▶ _Activity_:
Line filter on the word "Bali": copy each matching line from the entries.
[Data supplied]
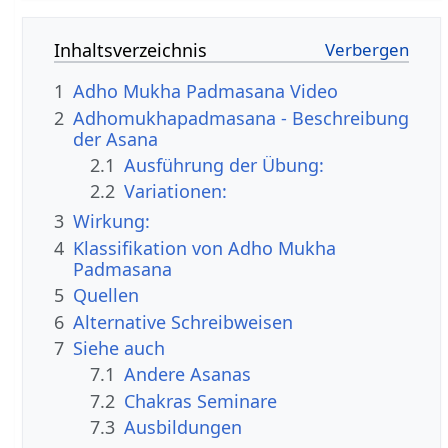
Inhaltsverzeichnis
1
Adho Mukha Padmasana Video
2
Adhomukhapadmasana - Beschreibung
der Asana
2.1
Ausführung der Übung:
2.2
Variationen:
3
Wirkung:
4
Klassifikation von Adho Mukha
Padmasana
5
Quellen
6
Alternative Schreibweisen
7
Siehe auch
7.1
Andere Asanas
7.2
Chakras Seminare
7.3
Ausbildungen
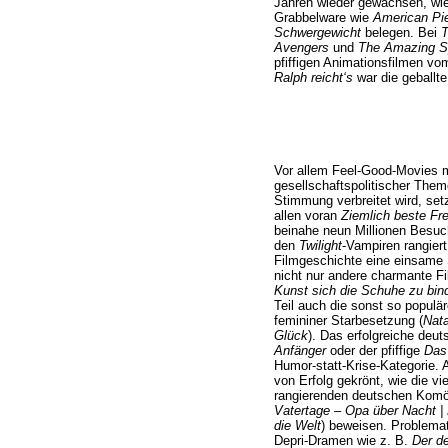
Jahren wieder gewachsen, wie
Grabbelware wie
American Pie
Schwergewicht
belegen. Bei
T
Avengers
und
The Amazing S
pfiffigen Animationsfilmen v
Ralph reicht‘s
war die geballte
Vor allem Feel-Good-Movies m
gesellschaftspolitischer Them
Stimmung verbreitet wird, set
allen voran
Ziemlich beste Fr
beinahe neun Millionen Besu
den
Twilight
-Vampiren rangiert
Filmgeschichte eine einsame 
nicht nur andere charmante 
Kunst sich die Schuhe zu bin
Teil auch die sonst so popul
femininer Starbesetzung (
Nata
Glück
). Das erfolgreiche deu
Anfänger
oder der pfiffige
Das
Humor-statt-Krise-Kategorie. A
von Erfolg gekrönt, wie die vi
rangierenden deutschen Komö
Vatertage – Opa über Nacht | D
die Welt
) beweisen. Problemat
Depri-Dramen wie z. B.
Der de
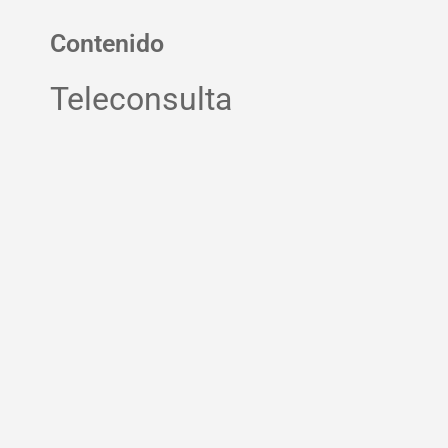
Contenido
Teleconsulta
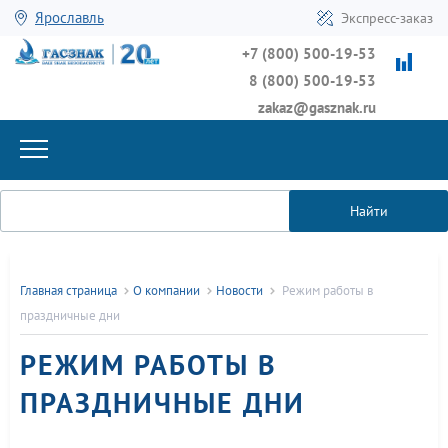
Ярославль
Экспресс-заказ
+7 (800) 500-19-53
8 (800) 500-19-53
zakaz@gasznak.ru
Найти
Главная страница
О компании
Новости
Режим работы в
праздничные дни
РЕЖИМ РАБОТЫ В
ПРАЗДНИЧНЫЕ ДНИ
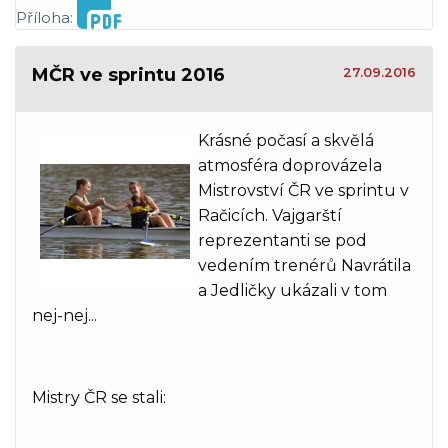
Příloha:
MČR ve sprintu 2016
27.09.2016
Krásné počasí a skvělá
atmosféra doprovázela
Mistrovství ČR ve sprintu v
Račicích. Vajgarští
reprezentanti se pod
vedením trenérů Navrátila
a Jedličky ukázali v tom
nej-nej...
Mistry ČR se stali:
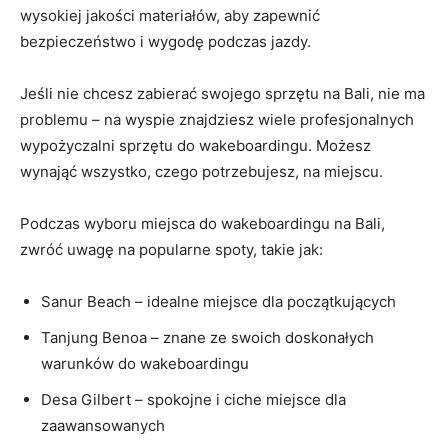
‍wysokiej jakości ​materiałów, aby‍ zapewnić
bezpieczeństwo i wygodę podczas⁢ jazdy.
Jeśli nie chcesz zabierać swojego sprzętu na Bali, nie ma⁤
problemu – na wyspie znajdziesz⁣ wiele profesjonalnych
wypożyczalni sprzętu ⁤do wakeboardingu. Możesz
wynająć wszystko, czego potrzebujesz, na miejscu.
Podczas⁢ wyboru miejsca​ do⁤ wakeboardingu na Bali,
zwróć​ uwagę na popularne spoty, takie ​jak:
Sanur Beach – ‍idealne miejsce⁢ dla początkujących
Tanjung Benoa – znane ze swoich⁢ doskonałych
warunków do wakeboardingu
Desa Gilbert – spokojne i ciche miejsce dla
⁢zaawansowanych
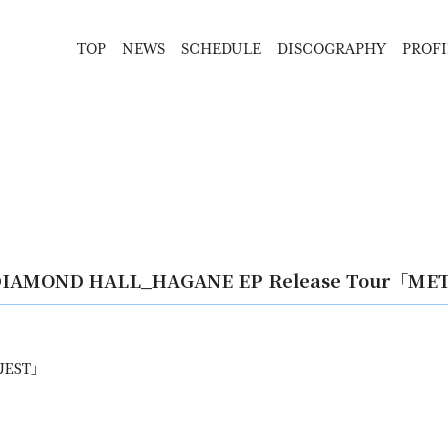
TOP
NEWS
SCHEDULE
DISCOGRAPHY
PROFI
MOND HALL_HAGANE EP Release Tour「ME
QUEST」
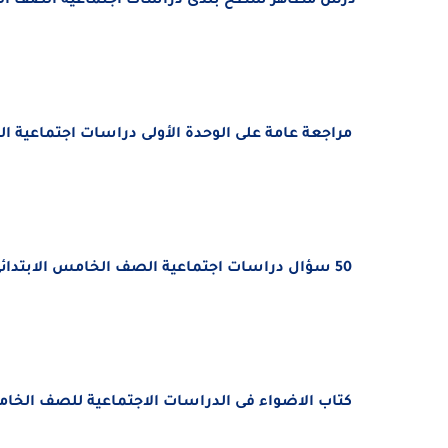
درس مظاهر سطح بلدى دراسات اجتماعية الصف الخامس الابتدائى الت
مراجعة عامة على الوحدة الأولى دراسات اجتماعية ا
50 سؤال دراسات اجتماعية الصف ال
خامس الابتدائى 
كتاب الاضواء فى الدراسات الاجتماعية
للصف الخامس ا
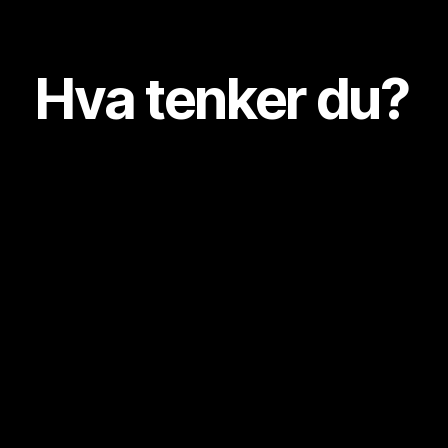
Hva tenker du?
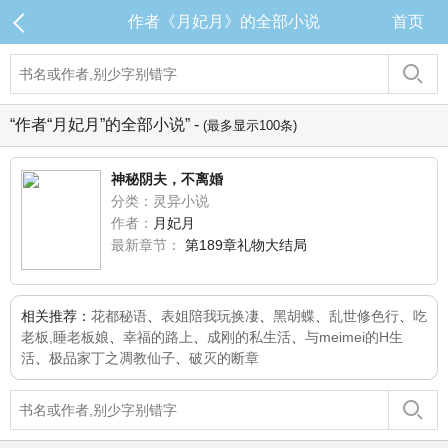
作者《月妃月》的全部小说
首页
“作者“月妃月”的全部小说” -
(最多显示100条)
神秘阴夫，不离婚
分类：灵异小说
作者：
月妃月
最新章节：
第189章礼物大结局
相关推荐：
花都秘语
、
表姐陪我玩换凄
、
黑胡蝶
、
乱世修色行
、
吃
老板,睡老板娘
、
幸福的路上
、
成刚的私生活
、
与meimei的H生
活
、
极品家丁之凋教仙子
、
破灭的断章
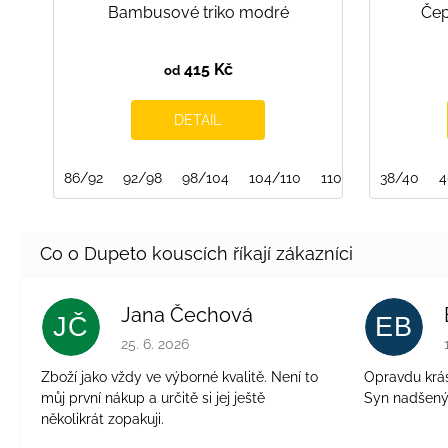
Bambusové triko modré
Čep
415 Kč
od
DETAIL
86/92
92/98
98/104
104/110
110/116
38/40
116/122
4
Jana Čechová
JČ
EB
Hodnocení obchodu je 5 z 5 hvězdiček.
25. 6. 2026
Zboží jako vždy ve výborné kvalitě. Není to
Opravdu krásn
můj první nákup a určitě si jej ještě
Syn nadšen
několikrát zopakuji.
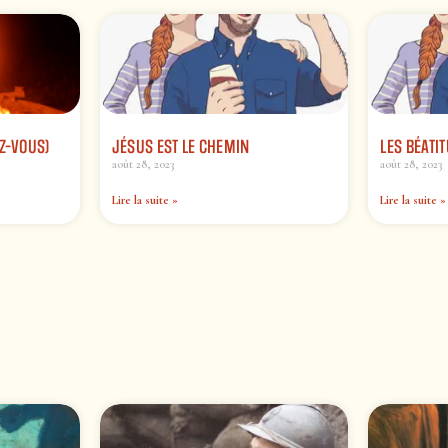
Z-VOUS)
JÉSUS EST LE CHEMIN
LES BÉATIT
août 28, 2023
août 28, 2023
Lire la suite »
Lire la suite »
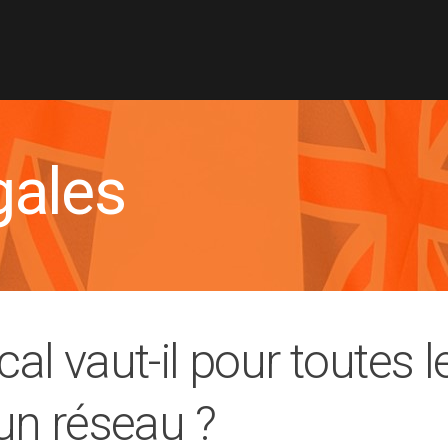
gales
scal vaut-il pour toutes 
n réseau ?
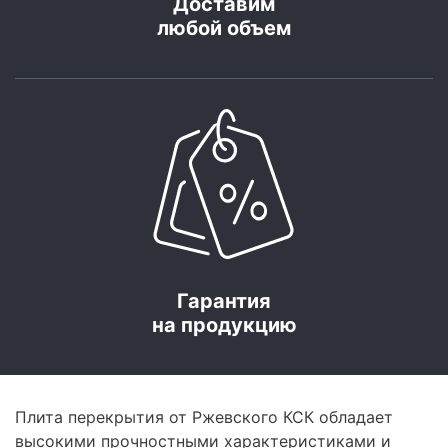
Доставим
любой объем
Гарантия
на продукцию
Плита перекрытия от Ржевского КСК обладает
высокими прочностными характеристиками и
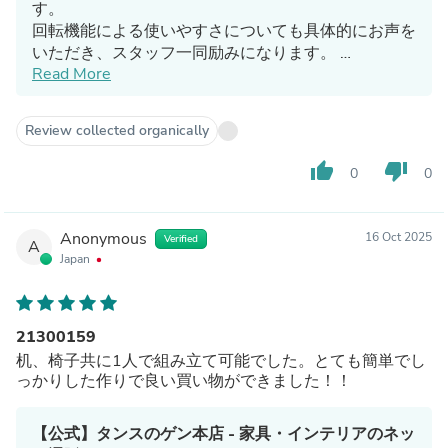
す。
回転機能による使いやすさについても具体的にお声を
いただき、スタッフ一同励みになります。
Read More
さらに、組み立て時の六角レンチの使いづらさに関す
るご意見も誠にありがとうございます。
今後の改良の参考とさせていただきます。これからも
Review collected organically
快適にお使いいただける商品をお届けできるよう努め
てまいりますので、引き続きよろしくお願いいたしま
thumb_up
thumb_down
0
0
す。
Anonymous
16 Oct 2025
Verified
A
Japan
21300159
机、椅子共に1人で組み立て可能でした。とても簡単でし
っかりした作りで良い買い物ができました！！
【公式】タンスのゲン本店 - 家具・インテリアのネッ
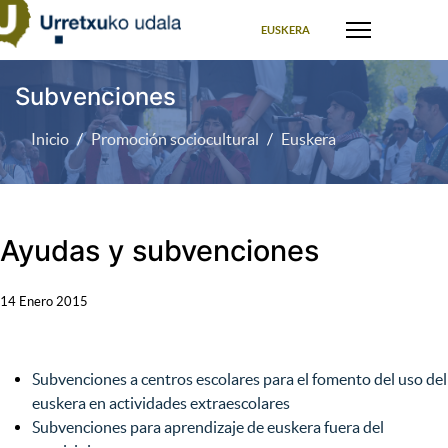
Seleccione su idioma
EUSKERA
Subvenciones
Inicio
Promoción sociocultural
Euskera
Ayudas y subvenciones
14 Enero 2015
Subvenciones a centros escolares para el fomento del uso del
euskera en actividades extraescolares
Subvenciones para aprendizaje de euskera fuera del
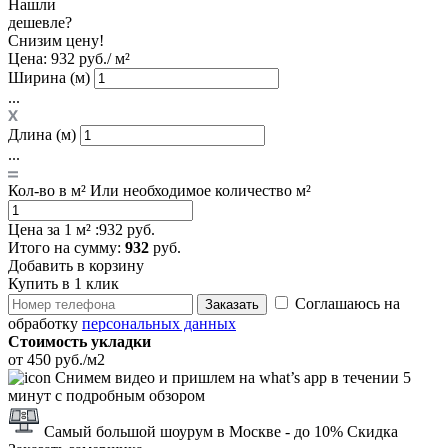
Нашли
дешевле?
Снизим цену!
Цена:
932 руб./ м²
Ширина (м)
...
Длина (м)
...
Кол-во в м²
Или необходимое количество м²
Цена за 1 м² :
932 руб.
Итого
на сумму
:
932
руб.
Добавить в корзину
Купить в 1 клик
Соглашаюсь на
Заказать
обработку
персональных данных
Стоимость укладки
от 450 руб./м2
Снимем видео и пришлем на what’s app в течении 5
минут с подробным обзором
Самый большой шоурум в Москве
- до 10% Скидка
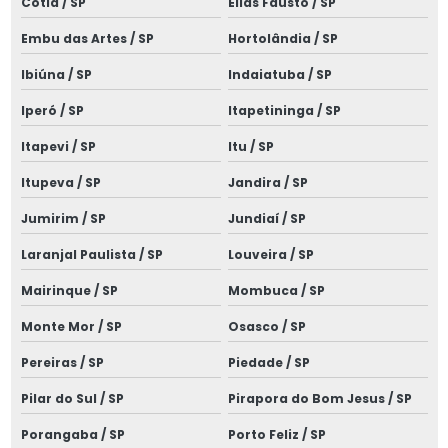
Cotia / SP
Elias Fausto / SP
Instalação de spda para raios
Embu das Artes / SP
Hortolândia / SP
Instalações elétricas alto padrão
Ibiúna / SP
Indaiatuba / SP
Instalações elétricas comerciais e prediais
Iperó / SP
Itapetininga / SP
Instalações elétricas industriais
Itapevi / SP
Itu / SP
Instalações elétricas de média tensão
Itupeva / SP
Jandira / SP
Jumirim / SP
Jundiaí / SP
Laudo de aterramento spda
Laranjal Paulista / SP
Louveira / SP
Laudo de cabine primária
Mairinque / SP
Mombuca / SP
Laudo de dispensa de spda
Monte Mor / SP
Osasco / SP
Laudo elétrico nr 10
Pereiras / SP
Piedade / SP
Laudo elétrico nr10
Pilar do Sul / SP
Pirapora do Bom Jesus / SP
Laudo de inspeção spda
Porangaba / SP
Porto Feliz / SP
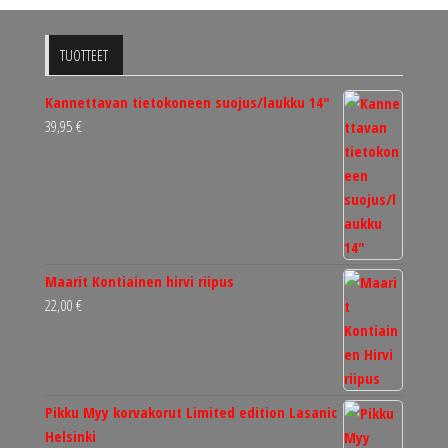
TUOTTEET
Kannettavan tietokoneen suojus/laukku 14"
39,95
€
Maarit Kontiainen hirvi riipus
22,00
€
Pikku Myy korvakorut Limited edition Lasanic
Helsinki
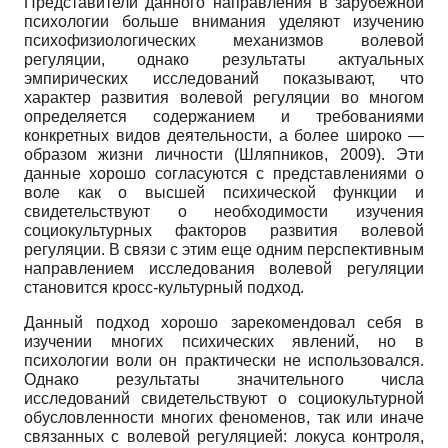
Представители данного направления в зарубежной
психологии больше внимания уделяют изучению
психофизиологических механизмов волевой
регуляции, однако результаты актуальных
эмпирических исследований показывают, что
характер развития волевой регуляции во многом
определяется содержанием и требованиями
конкретных видов деятельности, а более широко —
образом жизни личности (Шляпников, 2009). Эти
данные хорошо согласуются с представлениями о
воле как о высшей психической функции и
свидетельствуют о необходимости изучения
социокультурных факторов развития волевой
регуляции. В связи с этим еще одним перспективным
направлением исследования волевой регуляции
становится кросс-культурный подход.
Данный подход хорошо зарекомендовал себя в
изучении многих психических явлений, но в
психологии воли он практически не использовался.
Однако результаты значительного числа
исследований свидетельствуют о социокультурной
обусловленности многих феноменов, так или иначе
связанных с волевой регуляцией: локуса контроля,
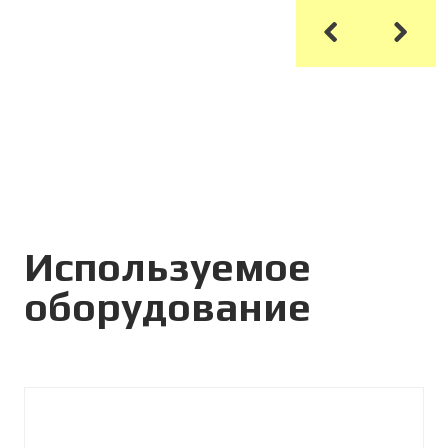
Используемое
оборудование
[/Data supplied]
▶ _Exercise answer_:
Jeśli nie chcesz zabierać swojego sprzętu na Bali, nie ma⁤
Podczas⁢ wyboru miejsca​ do⁤ wakeboardingu na Bali,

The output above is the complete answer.